What is needed — Look through the records and copy every line in which "lines" appears.

Start of Material shown

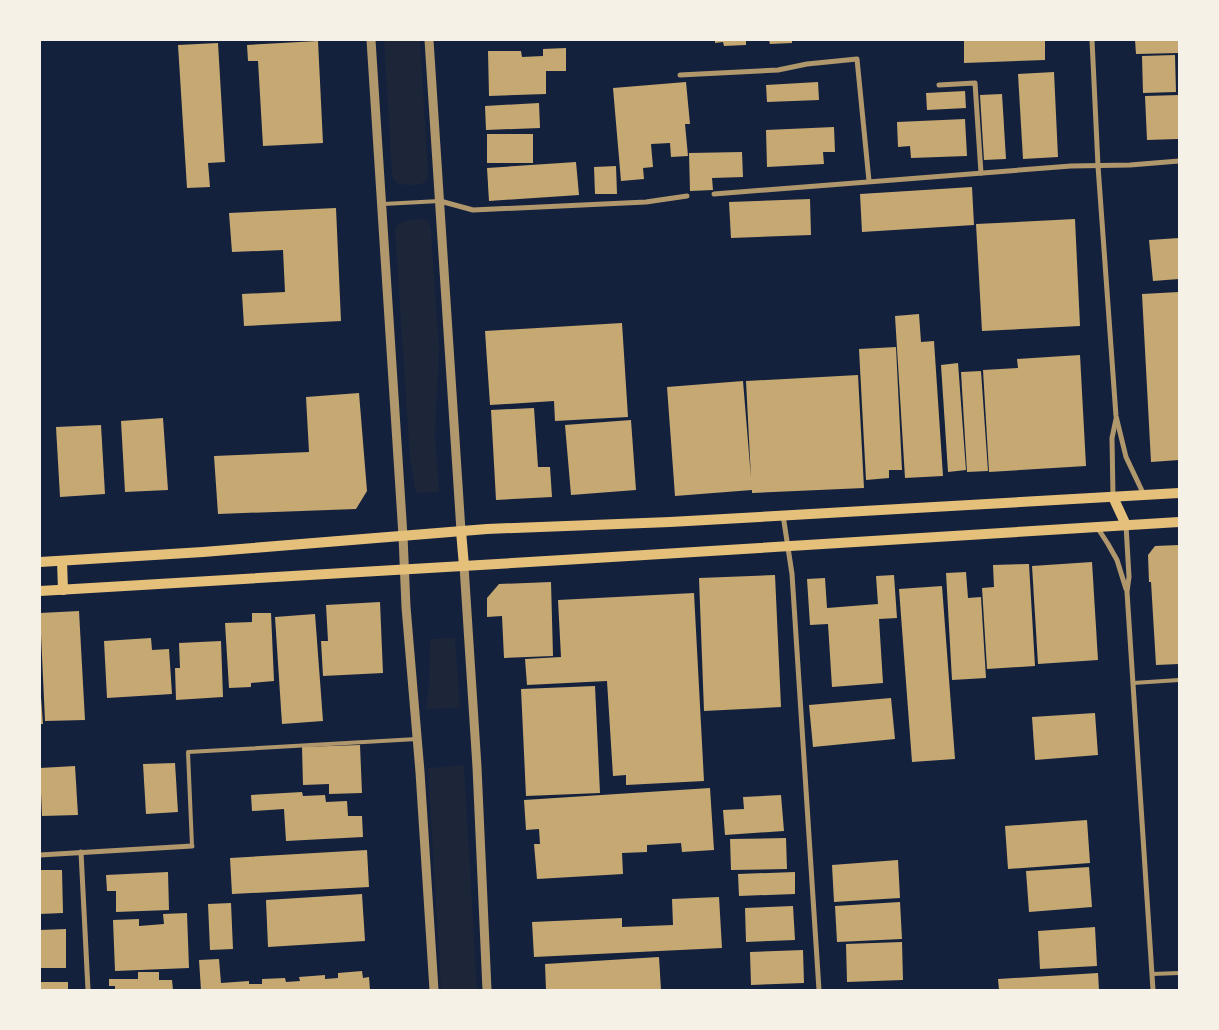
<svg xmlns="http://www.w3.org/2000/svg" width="1219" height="1030" viewBox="0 0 1219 1030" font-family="'Titillium Web',sans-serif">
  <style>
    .green { fill: #1d2539 }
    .building { fill: #c6a872 }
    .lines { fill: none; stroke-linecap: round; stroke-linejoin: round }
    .service { stroke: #b1986c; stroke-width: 4 }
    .minor { stroke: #b1986c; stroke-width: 5 }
    .tertiary { stroke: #b1986c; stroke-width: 9 }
    .secondary { stroke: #e5c07b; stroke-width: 10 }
  </style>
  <rect width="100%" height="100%" fill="#14213d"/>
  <!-- green -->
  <g class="green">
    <path d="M384 40H420L428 171C428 175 428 179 425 182 420 186 400 186 396 182 393 180 393 178 392 175Z"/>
    <path d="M424 219 429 223 431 229 439 350 435 434 439 492 416 493 410 459 395 230C400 218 413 220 424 219Z"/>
    <path d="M455 638 460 708 426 709 429 686 430 639Z"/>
    <path d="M464 765 477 990H441L428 768Z"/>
  </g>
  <!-- building -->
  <g class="building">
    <path d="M715 40H746V45L724 46 723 42 715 43Z"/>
    <path d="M769 40H792V43L770 44Z"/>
    <path d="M964 40H1045V60L964 63Z"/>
    <path d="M1135 40H1179V53L1136 54Z"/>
    <path d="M318 41 323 143 263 146 258 61H248L247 45Z"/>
    <path d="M218 43 225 162 208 163 210 187 187 188 178 45Z"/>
    <path d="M566 48V71H546V94L489 96 488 51H521L522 57 543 56V49Z"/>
    <path d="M1175 55 1176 92 1143 93 1142 56Z"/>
    <path d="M1054 72 1058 157 1023 159 1018 74Z"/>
    <path d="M686 82 690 124H685L688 156 671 157 670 143 651 144 653 167 643 168 644 179 621 181 613 88Z"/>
    <path d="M818 82 819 100 767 102 766 85Z"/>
    <path d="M965 91 966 108 927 110 926 93Z"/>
    <path d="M1002 94 1006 159 984 160 980 95Z"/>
    <path d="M1179 95 1178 139 1147 140 1145 96Z"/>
    <path d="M539 103 540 128 486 130 485 106Z"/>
    <path d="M965 119 967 156 911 158 910 146 898 147 897 122Z"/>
    <path d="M834 127 835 152H823L824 164 767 167 766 130Z"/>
    <rect x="487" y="134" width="46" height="29"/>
    <path d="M742 152 743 177 712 178 713 190 690 191 689 153Z"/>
    <path d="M576 162 579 195 489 201 487 168Z"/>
    <path d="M616 166 617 194H595L594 167Z"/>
    <path d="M972 187 974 225 862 232 860 194Z"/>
    <path d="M810 199 811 235 731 238 729 202Z"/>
    <path d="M336 208 341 321 244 326 242 294 285 292 283 250 232 252 229 213Z"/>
    <path d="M1075 219 1080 326 982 331 976 224Z"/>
    <path d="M1179 238V279L1153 281 1149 240Z"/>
    <path d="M1179 292V460L1151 462 1142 294Z"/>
    <path d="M919 314 921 342 934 341 943 476 905 478 895 316Z"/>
    <path d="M622 323 628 417 555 421 554 401 490 405 485 331Z"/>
    <path d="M896 347 902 470H889V478L866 480 859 349Z"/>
    <path d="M1080 355 1086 466 989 472 983 370 1018 368 1017 359Z"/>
    <path d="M958 363 966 470 948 472 941 365Z"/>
    <path d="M981 371 988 471 967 472 961 372Z"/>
    <path d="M858 375 864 488 752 493V490L675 496 667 387 743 381 751 478 746 381Z"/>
    <path d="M359 393 367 491 356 509 218 514 214 456 309 452 306 397Z"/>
    <path d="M534 408 538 467H550L552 497 496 500 491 410Z"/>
    <path d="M163 418 168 490 125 492 121 421Z"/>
    <path d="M631 420 636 490 571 495 565 425Z"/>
    <path d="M101 425 105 494 60 497 56 427Z"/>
    <path d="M1179 545V664L1156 665 1151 582H1149L1148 555 1155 546Z"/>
    <path d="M1092 562 1098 660 1038 664 1032 566Z"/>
    <path d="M1029 564 1035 666 987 669 982 588 994 587 993 565Z"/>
    <path d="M966 572 968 598 981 597 986 678 952 680 946 573Z"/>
    <path d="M775 575 781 707 704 711 699 578Z"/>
    <path d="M894 575 897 618 879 619 883 683 832 687 828 624 810 625 807 579 825 578 827 608 878 604 876 576Z"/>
    <path d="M551 582 553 656 504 658 502 616 487 617V598L499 584Z"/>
    <path d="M942 586 955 759 912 762 899 589Z"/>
    <path d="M694 593 704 781 626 785V775L613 776 607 681 527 685 525 659 561 657 558 600Z"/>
    <path d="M380 602 383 673 323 676 321 641H328L326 605Z"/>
    <path d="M79 611 85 720 45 721 40 613Z"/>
    <path d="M252 613H271L274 681 251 683V687L229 688 225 623 252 622Z"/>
    <path d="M315 614 323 721 282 724 275 617Z"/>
    <path d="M151 638 152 650 169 649 172 694 107 698 104 641Z"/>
    <path d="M221 641 223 697 176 700 175 668H180L179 643Z"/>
    <path d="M595 686 600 793 526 796 521 689Z"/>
    <path d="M40 697H41L43 724H40Z"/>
    <path d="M891 698 895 739 813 747 809 705Z"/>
    <path d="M1095 713 1098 755 1035 760 1032 717Z"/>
    <path d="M360 745 362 793 329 794V784L303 785 302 747Z"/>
    <path d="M175 763 178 812 146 814 143 764Z"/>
    <path d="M75 766 78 815 42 816 40 768Z"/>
    <path d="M710 788 714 850 682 852 681 843 647 845V852L622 853 623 874 537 879 534 844H540L539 829 526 830 524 800Z"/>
    <path d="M302 792 303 796 325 795 326 802 347 801 348 816H362L363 837 286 841 284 809 252 811 251 795Z"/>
    <path d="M781 795 784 831 725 835 723 810 744 809 743 797Z"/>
    <path d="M1087 820 1090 863 1008 869 1005 826Z"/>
    <path d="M786 838 787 869 731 870 730 839Z"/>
    <path d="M367 850 369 887 232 894 230 858Z"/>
    <path d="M898 860 900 898 834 902 832 865Z"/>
    <path d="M1089 867 1092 907 1029 912 1026 871Z"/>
    <path d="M40 870H62L63 913 40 914Z"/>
    <path d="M168 872 169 910 116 912V891H107L106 875Z"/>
    <path d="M795 872V894L739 896 738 874Z"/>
    <path d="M362 894 365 941 268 947 266 900Z"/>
    <path d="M719 897 722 948 534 957 532 922 622 918V927L673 925 672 899Z"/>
    <path d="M900 902 902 939 837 942 835 906Z"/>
    <path d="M231 903 233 949 210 950 208 904Z"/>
    <path d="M793 906 795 940 746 942 745 908Z"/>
    <path d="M187 913 189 968 115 971 113 920 139 919V926L164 924 163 914Z"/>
    <path d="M1095 927 1097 966 1040 969 1038 931Z"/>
    <path d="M66 929V968H40V930Z"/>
    <path d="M902 942 903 980 847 982 846 944Z"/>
    <path d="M803 950 804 983 751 985 750 952Z"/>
    <path d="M659 957 661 990H546L545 964Z"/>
    <path d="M219 959 221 983 249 981V984H262V979L285 978 286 982 300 981 299 977 325 975V979L338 978V973L362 971 363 978 369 977 370 990H201L199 960Z"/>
    <path d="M138 972H159V980H172L173 990H115V986H109V979H138Z"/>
    <path d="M1098 973 1099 990H999L998 979Z"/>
    <rect x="40" y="982" width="28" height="8"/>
  </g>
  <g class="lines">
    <!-- service -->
    <g class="service">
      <path d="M383 204 440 201"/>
      <path d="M1133 683 1179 680"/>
      <path d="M192 846 188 752 417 739"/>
      <path d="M1152 974 1179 973"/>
    </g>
    <!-- minor -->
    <g class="minor">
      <path d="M1092 40 1098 166 1116 416 1126 457 1144 495"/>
      <path d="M680 75 778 70 807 64 857 59 869 181"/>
      <path d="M939 85 975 83 981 173"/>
      <path d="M714 194 1071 166 1130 165 1179 161"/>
      <path d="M440 201 473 210 646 202 687 196"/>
      <path d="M1113 497 1112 438 1116 419"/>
      <path d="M783 515 792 574 819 990"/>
      <path d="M1126 525 1129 577 1127 592 1153 990"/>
      <path d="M1097 527 1108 544 1117 560 1126 589"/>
      <path d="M81 852 88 990"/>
      <path d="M40 855 192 846"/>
    </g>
    <!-- tertiary -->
    <g class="tertiary">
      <path d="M371 40 403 536 406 607 420 772 434 990"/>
      <path d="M429 40 461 531"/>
      <path d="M464 566 477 767 487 990"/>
    </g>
    <!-- secondary -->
    <g class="secondary">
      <path d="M1113 497 1126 525"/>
      <path d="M461 531 464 566"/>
      <path d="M62 561 63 590"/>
      <path d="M40 562 203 552 487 529 670 522 1179 493"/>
      <path d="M40 591C420 569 799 546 1179 522"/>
    </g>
  </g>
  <!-- border -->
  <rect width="1219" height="1030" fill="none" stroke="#f6f1e7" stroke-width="82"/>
</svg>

End of Material shown

Worked solution —
    .lines { fill: none; stroke-linecap: round; stroke-linejoin: round }
  <g class="lines">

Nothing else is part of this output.